Cody Johnson · October 29, 2011 at 12:00 pm
Piece of cake.
MrHonner · October 29, 2011 at 12:11 pm
Very nice! Essentially you are looking at which set of angles has the lower mean deviation from 60, which is a very intuitive and natural approach.
However, one interesting consequence of this is that, if triangle ABC has angles 58, 58, and 64, and triangle PQR has angles 62, 62, and 56, then these two triangles are equally equilateral. Does that make sense?
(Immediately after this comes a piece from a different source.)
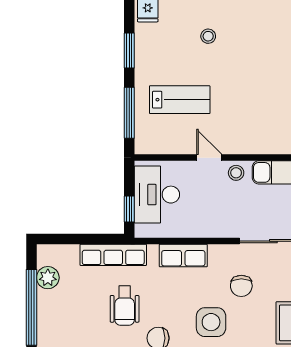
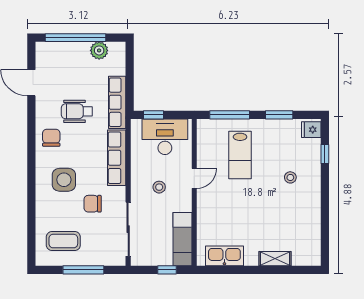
stool: (236, 173) -> (159, 187), moved
row of seats: (183, 256) -> (117, 158), width x1.48

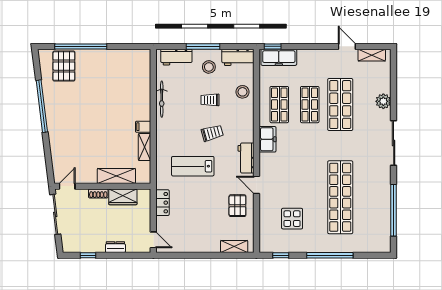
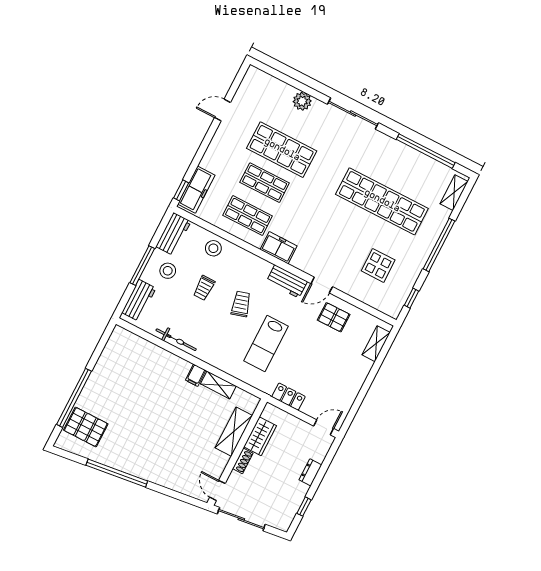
shelving: (372, 55) -> (454, 193), moved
Cody Johnson · October 30, 2011 at 6:47 pm
But the angles are not 58, 58, and 64. For the left and right corners of the 11-10-10 triangle, the angles equal arccos(5.5 / 10) = 56.632987 degrees. Therefore, the other angle is 180 – 2arccos(5.5 / 10) = 66.734026 degrees. So the 11-10-10 triangle is 56.632987, 56.632987, and 66.734026 degrees. For the 10-11-11 triangle, the left and right corners are arccos(5 / 11) = 62.964308 degrees, and the other one being 180 – 2arccos(5 / 11) = 54.071384 degrees. The 10-11-11 triangle angle measurements are, respectively, 62.0964308, 62.0964308, and 54.071384 degrees. So the triangle’s angles are not as you say.
Cody Johnson · October 30, 2011 at 6:50 pm
Therefore the mean derivation from 60 is different in the triangles.
MrHonner · October 30, 2011 at 7:15 pm
I like the mean deviation method you’ve proposed for the 10-10-11 and 10-11-11 triangles, and I think it makes sense. What I suggested was that we consider how your method works on other triangles.
For example, if we have two triangles with angles {58,58,64} and {56,62,62}, your method will declare them equally equilateral. So the question is, do we want to say that those two triangles are indeed equally equilateral?
Cody Johnson · October 31, 2011 at 4:13 pm
OH! Now I understand. You were speaking hypothetically and I thought that you were talking about in this particular instance. Yes, certainly mean deviation is a better method in the case of two triangles being equally equilateral.
Cody Johnson · October 31, 2011 at 4:30 pm
Like in two triangles with angles {65,56,59} and {58,57,65} (I used this example to prove it’s not just only in isosceles or equilateral triangles).
MrHonner · October 31, 2011 at 7:24 pm
Right, good example. So in this case, the mean deviation method declares these two triangles to be equally equilateral. I feel like one of them should be more equilateral than the other.